C’è una macchina che lavora senza sosta dietro le quinte di Casa Serena. Confeziona fino a 60 bustine di farmaci al minuto, prepara le terapie per quasi 380 ospiti e, soprattutto, restituisce agli infermieri il tempo più prezioso: quello da dedicare alle persone. È una delle novità che stanno cambiando il volto della struttura, sempre meno semplice casa di riposo e sempre più presidio sanitario di prossimità, dove tecnologia, assistenza e umanità viaggiano insieme.

La nuova macchina automatizzata per la preparazione delle terapie è tra le prime installate in Friuli Venezia Giulia, l’unica in provincia. Oggi gestisce i farmaci per i circa 270 residenti di Casa Serena e per i 110 ospiti dell’Asp Umberto I. Ogni dose viene imbustata e personalizzata con nome e cognome dell’ospite, orario di somministrazione, elenco dei medicinali e un codice di controllo che garantisce la completa tracciabilità del processo.

«Il cambiamento è evidente soprattutto nei tempi di lavoro», ha spiegato l’infermiere responsabile della macchina Albjon Deda. Fino a poco tempo fa un infermiere impiegava anche un’ora e mezza per preparare le terapie mattutine di un reparto da una cinquantina di ospiti.

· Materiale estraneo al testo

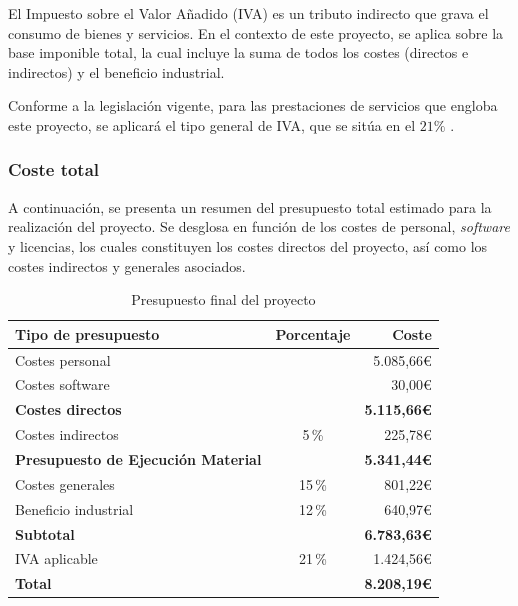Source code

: \documentclass[12pt,a4paper,onecolumn,oneside]{report}
\begin{document}
El Impuesto sobre el Valor Añadido (IVA) es un tributo indirecto que grava el consumo de bienes y servicios. 
En el contexto de este proyecto, se aplica sobre la base imponible total, la cual incluye la suma de todos los costes (directos e indirectos) y el beneficio industrial.

Conforme a la legislación vigente, para las prestaciones de servicios que engloba este proyecto, se aplicará el tipo general de IVA, que se sitúa en el $21\%$ \cite{AEAT_IVA2025}.

\subsubsection{Coste total}
A continuación, se presenta un resumen del presupuesto total estimado para la realización del proyecto. 
Se desglosa en función de los costes de personal, \textit{software} y licencias, los cuales constituyen
los costes directos del proyecto, así como los costes indirectos y generales asociados.

\begin{table}[H]
\caption{Presupuesto final del proyecto}
\centering
\renewcommand{\arraystretch}{1.25}
\begin{tabular}{lcr}
\hline
\textbf{Tipo de presupuesto} & \textbf{Porcentaje} & \textbf{Coste} \\
\hline
Costes personal                 &          & 5.085,66\euro{} \\
Costes software                 &          & 30,00\euro{} \\
\hline
\textbf{Costes directos}       &          & \textbf{5.115,66\euro{}} \\
Costes indirectos     & 5\,\%    & 225,78\euro{} \\
\hline
\textbf{Presupuesto de Ejecución Material} &          & \textbf{5.341,44\euro{}} \\
Costes generales      &  15\,\%  & 801,22\euro{} \\
Beneficio industrial  & 12\,\%   & 640,97\euro{} \\
\hline
\textbf{Subtotal}     &          & \textbf{6.783,63\euro{}} \\
IVA aplicable         & 21\,\%   & 1.424,56\euro{} \\
\hline
\textbf{Total}        &          & \textbf{8.208,19\euro{}} \\
\hline
\end{tabular}
\label{tab:presupuesto_final}
\end{table}
\end{document}
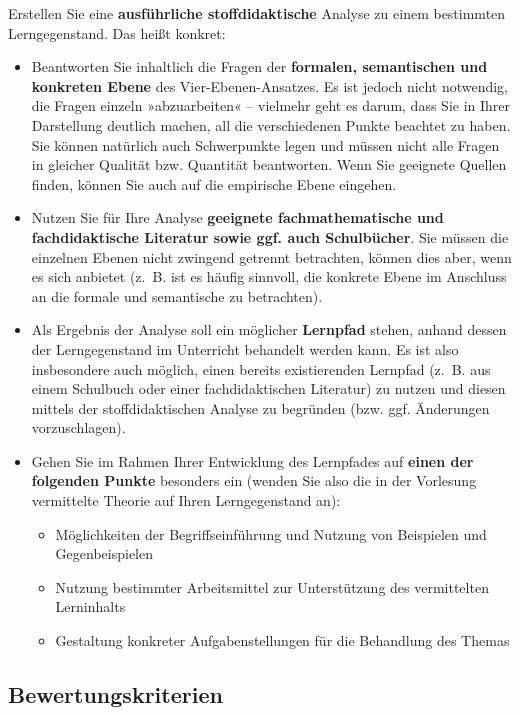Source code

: \documentclass[
  ngerman,
]{scrbook}
\providecommand{\tightlist}{%
  \setlength{\itemsep}{0pt}\setlength{\parskip}{0pt}}
\theoremstyle{definition}
\theoremstyle{definition}
\theoremstyle{definition}
\theoremstyle{definition}
\theoremstyle{remark}
\begin{document}
Erstellen Sie eine \textbf{ausführliche stoffdidaktische} Analyse zu einem bestimmten Lerngegenstand. Das heißt konkret:

\begin{itemize}
\tightlist
\item
  Beantworten Sie inhaltlich die Fragen der \textbf{formalen, semantischen und konkreten Ebene} des Vier-Ebenen-Ansatzes. Es ist jedoch nicht notwendig, die Fragen einzeln »abzuarbeiten« -- vielmehr geht es darum, dass Sie in Ihrer Darstellung deutlich machen, all die verschiedenen Punkte beachtet zu haben. Sie können natürlich auch Schwerpunkte legen und müssen nicht alle Fragen in gleicher Qualität bzw. Quantität beantworten. Wenn Sie geeignete Quellen finden, können Sie auch auf die empirische Ebene eingehen.
\item
  Nutzen Sie für Ihre Analyse \textbf{geeignete fachmathematische und fachdidaktische Literatur sowie ggf. auch Schulbücher}. Sie müssen die einzelnen Ebenen nicht zwingend getrennt betrachten, können dies aber, wenn es sich anbietet (z.~B. ist es häufig sinnvoll, die konkrete Ebene im Anschluss an die formale und semantische zu betrachten).
\item
  Als Ergebnis der Analyse soll ein möglicher \textbf{Lernpfad} stehen, anhand dessen der Lerngegenstand im Unterricht behandelt werden kann. Es ist also insbesondere auch möglich, einen bereits existierenden Lernpfad (z.~B. aus einem Schulbuch oder einer fachdidaktischen Literatur) zu nutzen und diesen mittels der stoffdidaktischen Analyse zu begründen (bzw. ggf. Änderungen vorzuschlagen).
\item
  Gehen Sie im Rahmen Ihrer Entwicklung des Lernpfades auf \textbf{einen der folgenden Punkte} besonders ein (wenden Sie also die in der Vorlesung vermittelte Theorie auf Ihren Lerngegenstand an):

  \begin{itemize}
  \tightlist
  \item
    Möglichkeiten der Begriffseinführung und Nutzung von Beispielen und Gegenbeispielen
  \item
    Nutzung bestimmter Arbeitsmittel zur Unterstützung des vermittelten Lerninhalts
  \item
    Gestaltung konkreter Aufgabenstellungen für die Behandlung des Themas
  \end{itemize}
\end{itemize}

\hypertarget{bewertungskriterien}{%
\subsection{Bewertungskriterien}\label{bewertungskriterien}}
\end{document}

Oggi, nello stesso arco di tempo, la macchina è in grado di predisporre le terapie dell’intera giornata per tutta la struttura.

Da sinistra: Ursolea, Deda, Di Pietro e Graffitti
Da sinistra: Ursolea, Deda, Di Pietro e Graffitti

«L’obiettivo è liberare il personale da attività ripetitive», ha aggiunto la responsabile del governo assistenziale Nicoleta Ursolea. Il tempo recuperato viene infatti impiegato nell’assistenza diretta agli ospiti, nel monitoraggio clinico, nel dialogo con le famiglie e nella presa in carico quotidiana delle persone fragili.

La tecnologia dialoga direttamente con il sistema delle cartelle cliniche e controlla ogni singolo farmaco attraverso scanner e codici identificativi. In caso di errore nel caricamento il sistema si blocca automaticamente, aumentando ulteriormente la sicurezza della somministrazione. Il progetto è stato sviluppato nell’arco di due anni con il supporto delle farmaciste dell’Asfo e potrebbe presto essere esteso anche ad altre strutture del territorio, a partire da Azzano Decimo e Pasiano.

Ma la trasformazione di Casa Serena non passa soltanto dall’innovazione tecnologica. «A cambiare è anche il modello sanitario», ha spiegato il presidente Antonino Di Pietro. Se fino a qualche tempo fa si registrava il via vai di 43 medici di famiglia per le visite agli ospiti, «Oggi abbiamo stretto un patto con quattro professionisti a tempo pieno che seguono quotidianamente i reparti». A supporto operano infermieri presenti ventiquattr’ore su ventiquattro, in un’organizzazione pensata per garantire continuità assistenziale e risposte tempestive.

«L’obiettivo è aumentare la qualità del servizio», ha ribadito il direttore dei servizi tecnici Luca Graffitti. Il tempo sottratto alle incombenze burocratiche e manuali viene così trasformato in assistenza vera, vicinanza e relazione. È questa, quindi, la direzione intrapresa da Casa Serena: utilizzare la tecnologia per migliorare le cure senza perdere il contatto umano.